Je désirerais bien aller à Lyon ; j’y ai à faire pour divers objets, mais je n’ai devancé notre ami qu’à cause de la campagne et tout y presse. On va vendanger autour de cette ville la semaine prochaine ; il faut que j’en fasse autant sous douze jours, et je n’ai rien de préparé. Le raisin est misérable partout et le vin très cher ; la sécheresse a tout grillé dans notre domaine ; il n’y a pas plu depuis la Saint-Jean ; l’eau manque et la verdure n’est plus que de la paille séchée ; je n’ai pas même une salade à manger. Si l’on ne cueille le raisin incessamment, les premières pluies le feront pourrir et tomber.
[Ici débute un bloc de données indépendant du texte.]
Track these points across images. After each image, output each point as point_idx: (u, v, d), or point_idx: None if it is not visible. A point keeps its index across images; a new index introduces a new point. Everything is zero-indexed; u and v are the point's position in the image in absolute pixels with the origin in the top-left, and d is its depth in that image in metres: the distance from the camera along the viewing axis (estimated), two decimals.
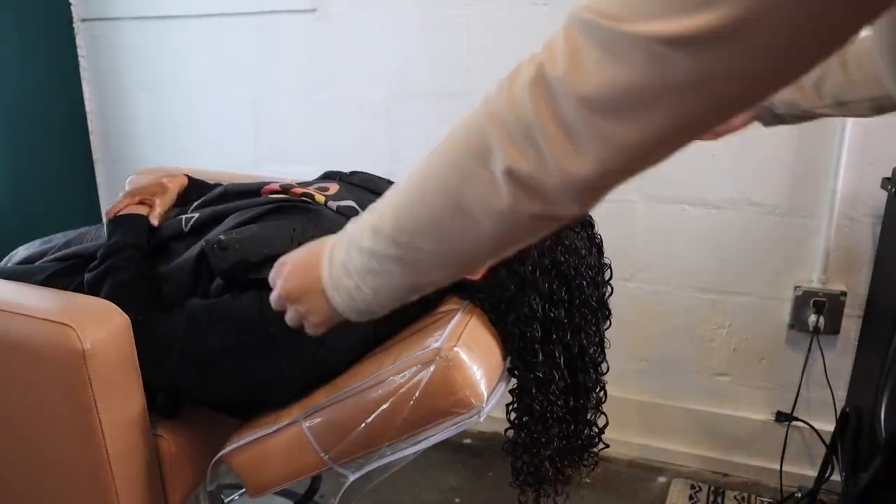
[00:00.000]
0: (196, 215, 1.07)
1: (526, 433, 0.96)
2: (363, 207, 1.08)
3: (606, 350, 0.99)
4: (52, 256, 1.15)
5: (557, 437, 0.96)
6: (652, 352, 1.79)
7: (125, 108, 2.19)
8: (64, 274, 1.08)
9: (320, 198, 1.08)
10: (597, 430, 1.00)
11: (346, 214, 1.06)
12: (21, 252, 1.23)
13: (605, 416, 1.01)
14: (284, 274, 0.69)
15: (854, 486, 1.12)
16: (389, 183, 1.06)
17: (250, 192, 1.13)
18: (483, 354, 0.88)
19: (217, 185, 1.22)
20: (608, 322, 0.98)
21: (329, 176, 1.19)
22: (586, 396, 0.97)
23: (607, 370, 0.98)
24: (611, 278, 0.98)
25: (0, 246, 1.42)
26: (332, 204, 1.07)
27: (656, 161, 0.46)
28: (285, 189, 1.10)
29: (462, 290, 1.00)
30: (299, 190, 1.10)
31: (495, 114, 0.50)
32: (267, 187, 1.12)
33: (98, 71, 2.18)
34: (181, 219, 1.07)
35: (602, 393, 0.99)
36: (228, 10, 1.95)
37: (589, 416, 0.99)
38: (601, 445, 1.01)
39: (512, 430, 0.97)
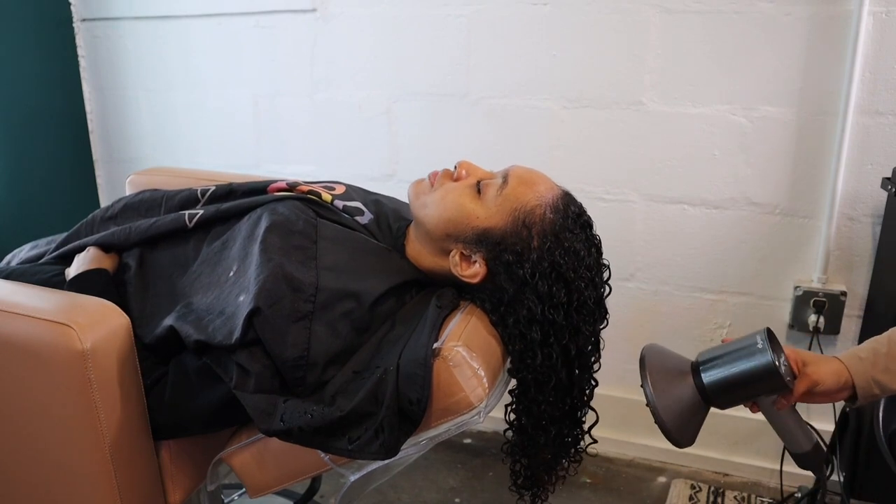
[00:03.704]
0: (201, 212, 1.07)
1: (524, 435, 0.96)
2: (369, 208, 1.09)
3: (602, 350, 0.99)
4: (52, 255, 1.15)
5: (554, 439, 0.96)
6: None
7: (125, 108, 2.19)
8: (64, 273, 1.08)
9: (327, 196, 1.08)
10: (584, 428, 1.01)
11: (353, 214, 1.06)
12: (21, 252, 1.23)
13: (596, 413, 1.01)
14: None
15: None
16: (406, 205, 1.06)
17: (257, 189, 1.13)
18: (484, 355, 0.88)
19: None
20: (605, 322, 0.98)
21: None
22: (580, 396, 0.97)
23: (598, 368, 0.99)
24: (609, 279, 0.98)
25: (0, 246, 1.42)
26: (339, 203, 1.07)
27: None
28: (292, 187, 1.10)
29: (462, 291, 1.00)
30: (305, 187, 1.10)
31: None
32: (273, 185, 1.12)
33: (98, 71, 2.18)
34: (184, 214, 1.07)
35: (591, 391, 0.99)
36: (229, 10, 1.95)
37: (581, 415, 1.00)
38: (589, 441, 1.01)
39: (510, 432, 0.97)
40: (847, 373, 0.91)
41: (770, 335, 0.88)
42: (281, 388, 0.86)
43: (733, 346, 0.89)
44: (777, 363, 0.85)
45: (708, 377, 0.88)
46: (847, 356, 0.93)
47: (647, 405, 0.88)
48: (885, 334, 0.94)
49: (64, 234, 1.20)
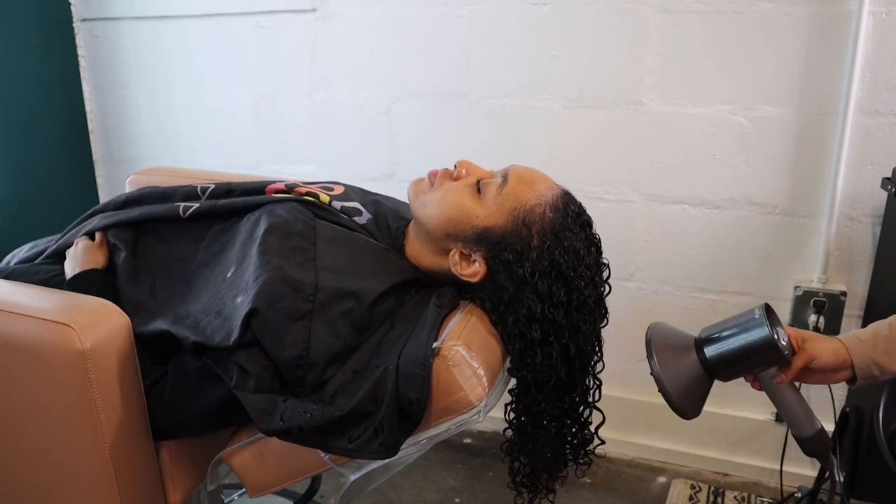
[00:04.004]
0: (196, 205, 1.06)
1: (524, 434, 0.96)
2: (367, 208, 1.09)
3: (604, 349, 0.99)
4: (48, 254, 1.15)
5: (554, 438, 0.96)
6: None
7: (125, 108, 2.19)
8: (62, 272, 1.08)
9: (325, 197, 1.08)
10: (591, 430, 1.01)
11: (351, 215, 1.06)
12: (21, 252, 1.23)
13: (602, 413, 1.01)
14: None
15: None
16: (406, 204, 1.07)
17: (255, 189, 1.13)
18: (483, 354, 0.88)
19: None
20: (605, 321, 0.98)
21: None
22: (583, 396, 0.97)
23: (602, 369, 0.99)
24: (609, 277, 0.98)
25: (0, 246, 1.42)
26: (337, 204, 1.07)
27: None
28: (290, 188, 1.10)
29: (462, 290, 1.00)
30: (304, 189, 1.10)
31: None
32: (271, 186, 1.12)
33: (98, 71, 2.18)
34: (178, 205, 1.07)
35: (597, 392, 0.99)
36: (229, 10, 1.95)
37: (584, 416, 1.00)
38: (596, 442, 1.02)
39: (510, 431, 0.98)
40: (846, 352, 0.93)
41: (768, 309, 0.90)
42: (281, 388, 0.86)
43: (733, 322, 0.92)
44: (775, 336, 0.87)
45: (710, 351, 0.91)
46: (847, 337, 0.95)
47: (651, 374, 0.90)
48: (887, 319, 0.95)
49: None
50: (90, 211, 1.20)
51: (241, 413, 0.84)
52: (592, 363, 0.97)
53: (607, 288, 0.98)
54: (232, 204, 1.05)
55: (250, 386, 0.84)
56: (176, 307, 0.97)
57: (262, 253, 0.91)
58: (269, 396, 0.84)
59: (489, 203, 0.94)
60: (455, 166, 1.00)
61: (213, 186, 1.16)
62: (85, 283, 1.02)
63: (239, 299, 0.88)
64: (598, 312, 0.95)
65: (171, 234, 1.07)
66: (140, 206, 1.16)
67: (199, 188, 1.16)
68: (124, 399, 0.90)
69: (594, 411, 1.01)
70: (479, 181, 0.96)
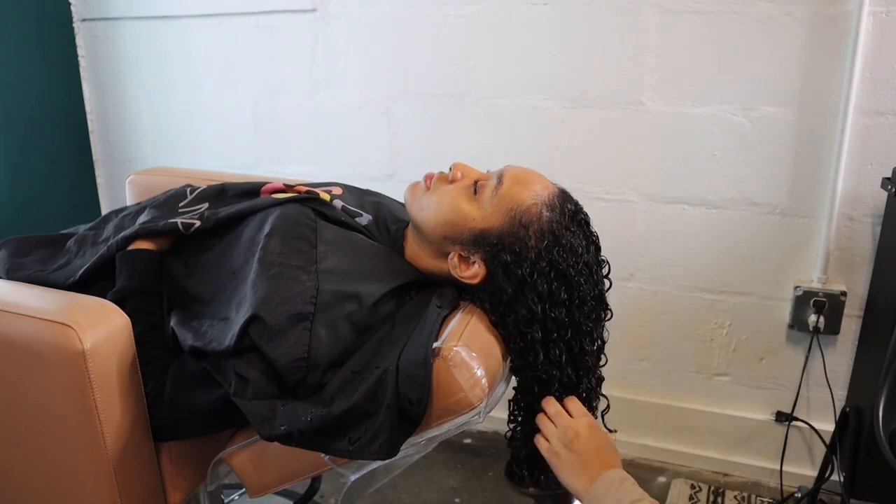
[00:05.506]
0: (197, 223, 1.05)
1: (526, 432, 0.96)
2: (367, 210, 1.09)
3: (604, 349, 0.99)
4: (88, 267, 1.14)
5: None
6: (652, 352, 1.79)
7: (125, 108, 2.19)
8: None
9: (325, 195, 1.08)
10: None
11: (352, 216, 1.06)
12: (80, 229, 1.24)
13: (607, 399, 1.01)
14: (588, 430, 0.88)
15: None
16: (402, 204, 1.07)
17: (250, 191, 1.13)
18: (483, 354, 0.88)
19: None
20: (608, 314, 0.98)
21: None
22: (589, 393, 0.98)
23: (605, 363, 0.99)
24: (609, 273, 0.98)
25: None
26: (338, 203, 1.07)
27: None
28: (289, 187, 1.10)
29: (463, 291, 1.00)
30: (303, 188, 1.10)
31: None
32: (267, 186, 1.12)
33: (98, 71, 2.18)
34: (177, 222, 1.05)
35: (600, 387, 0.99)
36: (228, 10, 1.95)
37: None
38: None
39: (512, 424, 0.98)
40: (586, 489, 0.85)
41: None
42: (280, 392, 0.86)
43: None
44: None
45: None
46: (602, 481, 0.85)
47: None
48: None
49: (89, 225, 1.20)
50: (109, 213, 1.20)
51: (242, 414, 0.84)
52: (594, 361, 0.97)
53: (608, 283, 0.98)
54: (230, 214, 1.05)
55: (248, 393, 0.84)
56: (184, 308, 0.98)
57: (264, 256, 0.91)
58: (269, 402, 0.84)
59: (485, 205, 0.94)
60: (450, 169, 1.00)
61: (202, 187, 1.16)
62: (137, 256, 1.02)
63: (240, 304, 0.89)
64: (600, 309, 0.95)
65: (178, 244, 1.07)
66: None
67: (188, 189, 1.16)
68: (124, 399, 0.90)
69: (597, 407, 1.01)
70: (474, 183, 0.96)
Je n’ai pas un moment à moi, je suis excédée et il me faut plus d’activité que jamais. Jugez de ce qui me commande, puisqu’il me faudrait faire habiller ma fille, ce que je ne puis exécuter qu’à Lyon, et que cependant j’ignore quand je pourrai m’y rendre.
Vous, homme, si vous pouviez, dans la semaine prochaine, me donner quelques instants dans mon ermitage, vous me feriez un grand plaisir. J’ai avec moi une femme de Paris, de mes amies, qui m’a accompagnée à cent lieues pour me faire une petite visite.
Veuillez dire pour moi mille bonnes choses à M. Servan ; je vais lui adresser la même prière.
J’honore, je salue, j’aime et j’embrasse votre tant aimable moitié ; je voudrais la voir dans ma solitude et j’enrage d’être si loin que je n’ose pas même presser une mère de famille de venir me voir ; il y aurait une sorte de présomption, quand le loisir et les circonstances ne sont pas telles (sic) qu’on puisse me donner quinze ou du moins huit jours.
Recevez mille amitiés et les nouvelles assurances d’un attachement plus inviolable qu’un député. Soyez assez complaisant pour m’écrire ; je suis tombée du ciel et accablée de soins.